# [TASKS TO COMPLETE]
1. In the It Chapter Two review, how many years after the first film does the story pick up?
2. Please edit the listing between the lines holding "collector number: 1102" and "collection date: 1881-02/1881-04", inclusive, replacing "locality" with "site" and changing nothing else. Give back only those lines.

# [TEXT SHOWN]
▶

Friday, September 6, 2019

Horror missing from campy It Chapter Two

Jessica Chastain, Isaiah Mustafa, and Jay Ryan in It Chapter Two. Image courtesy Warner Bros.
It Chapter Two is a bad piece of horror. It fails at some fundamental elements of horror to the degree the supposed frights are laughable, because the filmmakers never find an adequate ambiance for their film. And somehow this is one of the least offensive aspects to It Chapter Two, which wanders into some troubled waters through either ineptitude or cruelty.

It Chapter Two picks up 27 years after the first film, with the return of the evil clown Pennywise (Bill SkarsgÄrd) to the small, (apparently) redneck town of Derry, Maine. Losers Club member Mike (Isaiah Mustafa) recruits Bill (James McAvoy), Beverly (Jessica Chastain), Ben (Jay Ryan), Richie (an excellent Bill Hader), and Eddie (James Ransone) for one final battle against an ancient evil. Together, the Losers need to overcome bad memories, their worst fears, and the return of the crazed Henry Bowers (Teach Grant) to save the denizens of a small Maine town from a voracious clown.

The underlying issue with It Chapter Two is a lack of tonal consistency. The film veers all over the place throughout its nearly three hours, jumping from comedy to horror to oddity to melodrama and back and forth and forth and back. All of these tones form a campy goulash, a very silly little thing with barely a whiff of horror. The reliance of poor CGI adds to this overarching silliness, as it's difficult to take a monster seriously when it clearly doesn't exist in the same plane as the characters screaming at it. Ultimately it's unclear what director Andy Muschietti and writer Gary Dauberman want It Chapter Two to be. If they wanted horror they needed to set a stronger atmosphere and tone, or pump more out of the individual horrors the characters have to work through to survive. If they wanted to do parody a la Cabin in the Woods they need to have more to say about the genre they mock. What's left is bizarre, but in a way that indicates the creators are trying far too hard to be strange.

◀

# [MATERIAL]
▶

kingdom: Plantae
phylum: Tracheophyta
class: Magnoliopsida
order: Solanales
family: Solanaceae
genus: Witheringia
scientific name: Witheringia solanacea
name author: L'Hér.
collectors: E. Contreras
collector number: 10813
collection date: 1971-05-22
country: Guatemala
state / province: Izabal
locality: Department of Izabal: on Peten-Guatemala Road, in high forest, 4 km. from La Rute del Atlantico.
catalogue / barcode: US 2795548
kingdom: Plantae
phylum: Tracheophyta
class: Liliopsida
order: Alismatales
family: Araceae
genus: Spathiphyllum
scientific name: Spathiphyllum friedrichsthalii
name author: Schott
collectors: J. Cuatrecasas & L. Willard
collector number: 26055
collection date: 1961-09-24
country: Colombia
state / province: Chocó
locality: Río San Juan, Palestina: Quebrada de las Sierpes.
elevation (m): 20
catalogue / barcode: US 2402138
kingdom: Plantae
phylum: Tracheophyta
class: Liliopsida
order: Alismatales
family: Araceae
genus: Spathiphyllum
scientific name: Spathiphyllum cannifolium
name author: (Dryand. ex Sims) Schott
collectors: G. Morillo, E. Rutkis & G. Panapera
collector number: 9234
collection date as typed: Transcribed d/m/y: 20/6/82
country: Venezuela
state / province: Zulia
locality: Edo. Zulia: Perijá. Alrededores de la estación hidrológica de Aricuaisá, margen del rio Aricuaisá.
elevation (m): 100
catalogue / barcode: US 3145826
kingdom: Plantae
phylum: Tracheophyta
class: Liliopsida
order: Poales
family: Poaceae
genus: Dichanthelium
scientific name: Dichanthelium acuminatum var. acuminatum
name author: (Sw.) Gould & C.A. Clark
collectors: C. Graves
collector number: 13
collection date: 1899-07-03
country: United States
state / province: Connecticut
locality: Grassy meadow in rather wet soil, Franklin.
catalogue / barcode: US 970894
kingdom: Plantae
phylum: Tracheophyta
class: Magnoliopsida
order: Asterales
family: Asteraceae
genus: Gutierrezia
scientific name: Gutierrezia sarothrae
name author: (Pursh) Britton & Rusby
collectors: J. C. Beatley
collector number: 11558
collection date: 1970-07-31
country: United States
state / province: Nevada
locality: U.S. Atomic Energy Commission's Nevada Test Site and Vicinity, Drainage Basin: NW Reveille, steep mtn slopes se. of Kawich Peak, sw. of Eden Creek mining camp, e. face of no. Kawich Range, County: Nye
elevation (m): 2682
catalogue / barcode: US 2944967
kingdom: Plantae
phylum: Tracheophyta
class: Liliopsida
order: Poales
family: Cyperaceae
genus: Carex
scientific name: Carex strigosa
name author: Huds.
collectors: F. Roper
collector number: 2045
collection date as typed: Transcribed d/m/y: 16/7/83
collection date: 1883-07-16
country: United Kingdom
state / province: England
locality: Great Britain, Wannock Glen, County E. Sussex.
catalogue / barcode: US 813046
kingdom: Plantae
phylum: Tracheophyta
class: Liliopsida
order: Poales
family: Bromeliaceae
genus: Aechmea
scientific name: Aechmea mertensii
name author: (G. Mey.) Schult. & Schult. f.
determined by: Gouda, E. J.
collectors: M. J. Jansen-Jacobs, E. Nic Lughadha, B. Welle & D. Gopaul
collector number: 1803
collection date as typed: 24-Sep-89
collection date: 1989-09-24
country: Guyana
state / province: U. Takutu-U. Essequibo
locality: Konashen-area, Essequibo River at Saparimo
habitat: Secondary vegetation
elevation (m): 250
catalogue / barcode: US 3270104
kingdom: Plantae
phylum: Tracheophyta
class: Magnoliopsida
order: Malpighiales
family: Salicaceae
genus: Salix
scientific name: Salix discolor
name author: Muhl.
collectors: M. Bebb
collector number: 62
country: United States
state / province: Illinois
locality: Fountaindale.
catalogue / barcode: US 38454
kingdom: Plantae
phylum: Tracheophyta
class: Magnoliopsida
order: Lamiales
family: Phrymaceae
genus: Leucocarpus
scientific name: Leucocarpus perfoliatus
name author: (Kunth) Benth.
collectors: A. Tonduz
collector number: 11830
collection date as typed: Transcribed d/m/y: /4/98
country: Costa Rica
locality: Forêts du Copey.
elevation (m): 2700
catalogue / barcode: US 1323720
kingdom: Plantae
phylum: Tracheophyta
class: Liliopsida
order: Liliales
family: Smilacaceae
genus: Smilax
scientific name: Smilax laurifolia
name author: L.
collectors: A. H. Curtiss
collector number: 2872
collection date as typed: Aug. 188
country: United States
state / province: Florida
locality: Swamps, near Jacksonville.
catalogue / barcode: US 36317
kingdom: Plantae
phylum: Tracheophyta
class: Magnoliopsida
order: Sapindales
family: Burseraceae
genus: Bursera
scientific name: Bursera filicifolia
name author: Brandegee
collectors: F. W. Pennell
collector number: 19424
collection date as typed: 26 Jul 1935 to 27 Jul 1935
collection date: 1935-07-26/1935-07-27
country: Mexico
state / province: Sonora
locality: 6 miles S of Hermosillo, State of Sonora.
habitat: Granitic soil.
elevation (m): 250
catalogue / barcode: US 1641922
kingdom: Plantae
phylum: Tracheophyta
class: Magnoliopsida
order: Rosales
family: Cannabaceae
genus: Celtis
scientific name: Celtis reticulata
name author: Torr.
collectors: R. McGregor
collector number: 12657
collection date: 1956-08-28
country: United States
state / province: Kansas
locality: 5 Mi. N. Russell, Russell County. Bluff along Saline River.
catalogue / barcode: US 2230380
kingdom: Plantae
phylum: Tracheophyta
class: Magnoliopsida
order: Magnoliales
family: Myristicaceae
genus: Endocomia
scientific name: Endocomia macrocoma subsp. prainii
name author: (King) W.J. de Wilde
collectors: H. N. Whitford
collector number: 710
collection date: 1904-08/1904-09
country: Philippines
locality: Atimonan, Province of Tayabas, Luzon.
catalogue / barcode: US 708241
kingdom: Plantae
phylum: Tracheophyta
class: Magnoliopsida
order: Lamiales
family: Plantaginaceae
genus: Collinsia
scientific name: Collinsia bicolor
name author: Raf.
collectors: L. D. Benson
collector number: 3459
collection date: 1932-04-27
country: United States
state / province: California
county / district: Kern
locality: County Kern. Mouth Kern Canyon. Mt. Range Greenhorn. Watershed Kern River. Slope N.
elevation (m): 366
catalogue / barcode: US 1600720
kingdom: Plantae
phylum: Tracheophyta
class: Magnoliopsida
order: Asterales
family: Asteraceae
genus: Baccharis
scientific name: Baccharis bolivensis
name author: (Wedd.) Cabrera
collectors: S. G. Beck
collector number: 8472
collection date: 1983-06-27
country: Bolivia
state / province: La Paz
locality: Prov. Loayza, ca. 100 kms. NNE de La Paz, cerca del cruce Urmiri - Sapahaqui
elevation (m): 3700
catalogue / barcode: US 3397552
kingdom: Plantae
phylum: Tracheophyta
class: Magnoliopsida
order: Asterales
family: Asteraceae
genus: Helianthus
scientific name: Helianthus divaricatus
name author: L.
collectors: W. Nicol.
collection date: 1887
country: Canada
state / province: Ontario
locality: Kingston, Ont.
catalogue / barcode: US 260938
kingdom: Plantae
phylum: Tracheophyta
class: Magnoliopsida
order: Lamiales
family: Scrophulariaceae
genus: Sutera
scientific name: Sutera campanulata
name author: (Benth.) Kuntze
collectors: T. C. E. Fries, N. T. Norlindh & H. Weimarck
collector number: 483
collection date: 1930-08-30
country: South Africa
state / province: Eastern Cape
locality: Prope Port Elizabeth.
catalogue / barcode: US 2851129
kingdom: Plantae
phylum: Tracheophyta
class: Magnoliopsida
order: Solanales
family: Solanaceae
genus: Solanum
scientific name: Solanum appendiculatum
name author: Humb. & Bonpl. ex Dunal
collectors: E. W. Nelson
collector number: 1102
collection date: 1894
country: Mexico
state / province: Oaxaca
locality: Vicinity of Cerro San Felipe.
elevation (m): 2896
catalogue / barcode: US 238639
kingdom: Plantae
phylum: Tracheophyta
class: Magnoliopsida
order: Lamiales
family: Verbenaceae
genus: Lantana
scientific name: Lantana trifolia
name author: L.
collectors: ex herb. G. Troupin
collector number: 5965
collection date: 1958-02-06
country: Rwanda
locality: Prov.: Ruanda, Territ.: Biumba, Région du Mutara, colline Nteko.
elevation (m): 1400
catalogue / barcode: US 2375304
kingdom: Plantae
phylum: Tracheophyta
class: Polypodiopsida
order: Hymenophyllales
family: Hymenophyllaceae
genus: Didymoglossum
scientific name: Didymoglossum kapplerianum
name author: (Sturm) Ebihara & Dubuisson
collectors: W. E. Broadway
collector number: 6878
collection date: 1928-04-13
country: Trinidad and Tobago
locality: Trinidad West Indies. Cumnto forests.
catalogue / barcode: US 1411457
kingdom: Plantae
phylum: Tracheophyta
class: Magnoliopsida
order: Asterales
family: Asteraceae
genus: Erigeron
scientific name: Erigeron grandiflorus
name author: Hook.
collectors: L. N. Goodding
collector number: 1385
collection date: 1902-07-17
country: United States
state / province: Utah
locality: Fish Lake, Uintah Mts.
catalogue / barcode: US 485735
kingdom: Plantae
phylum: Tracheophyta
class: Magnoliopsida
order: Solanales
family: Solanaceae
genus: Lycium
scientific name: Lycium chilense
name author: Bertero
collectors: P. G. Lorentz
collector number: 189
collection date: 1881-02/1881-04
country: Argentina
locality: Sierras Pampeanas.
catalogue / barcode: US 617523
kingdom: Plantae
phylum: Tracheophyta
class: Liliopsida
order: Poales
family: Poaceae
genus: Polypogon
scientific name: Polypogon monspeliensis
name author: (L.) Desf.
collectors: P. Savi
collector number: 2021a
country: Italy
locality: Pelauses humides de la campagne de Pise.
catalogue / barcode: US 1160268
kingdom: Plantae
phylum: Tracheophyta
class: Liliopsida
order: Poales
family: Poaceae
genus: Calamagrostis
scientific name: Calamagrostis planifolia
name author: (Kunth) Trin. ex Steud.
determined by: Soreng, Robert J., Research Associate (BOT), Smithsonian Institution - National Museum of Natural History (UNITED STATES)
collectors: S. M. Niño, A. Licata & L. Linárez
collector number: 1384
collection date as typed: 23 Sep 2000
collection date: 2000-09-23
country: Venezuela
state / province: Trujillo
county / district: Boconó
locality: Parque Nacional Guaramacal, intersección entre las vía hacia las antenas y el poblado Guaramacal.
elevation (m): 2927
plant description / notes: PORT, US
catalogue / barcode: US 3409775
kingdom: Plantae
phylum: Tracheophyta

◀

# [OUTPUTS IN ORDER]
1. 27 years

2.
collector number: 1102
collection date: 1894
country: Mexico
state / province: Oaxaca
site: Vicinity of Cerro San Felipe.
elevation (m): 2896
catalogue / barcode: US 238639
kingdom: Plantae
phylum: Tracheophyta
class: Magnoliopsida
order: Lamiales
family: Verbenaceae
genus: Lantana
scientific name: Lantana trifolia
name author: L.
collectors: ex herb. G. Troupin
collector number: 5965
collection date: 1958-02-06
country: Rwanda
site: Prov.: Ruanda, Territ.: Biumba, Région du Mutara, colline Nteko.
elevation (m): 1400
catalogue / barcode: US 2375304
kingdom: Plantae
phylum: Tracheophyta
class: Polypodiopsida
order: Hymenophyllales
family: Hymenophyllaceae
genus: Didymoglossum
scientific name: Didymoglossum kapplerianum
name author: (Sturm) Ebihara & Dubuisson
collectors: W. E. Broadway
collector number: 6878
collection date: 1928-04-13
country: Trinidad and Tobago
site: Trinidad West Indies. Cumnto forests.
catalogue / barcode: US 1411457
kingdom: Plantae
phylum: Tracheophyta
class: Magnoliopsida
order: Asterales
family: Asteraceae
genus: Erigeron
scientific name: Erigeron grandiflorus
name author: Hook.
collectors: L. N. Goodding
collector number: 1385
collection date: 1902-07-17
country: United States
state / province: Utah
site: Fish Lake, Uintah Mts.
catalogue / barcode: US 485735
kingdom: Plantae
phylum: Tracheophyta
class: Magnoliopsida
order: Solanales
family: Solanaceae
genus: Lycium
scientific name: Lycium chilense
name author: Bertero
collectors: P. G. Lorentz
collector number: 189
collection date: 1881-02/1881-04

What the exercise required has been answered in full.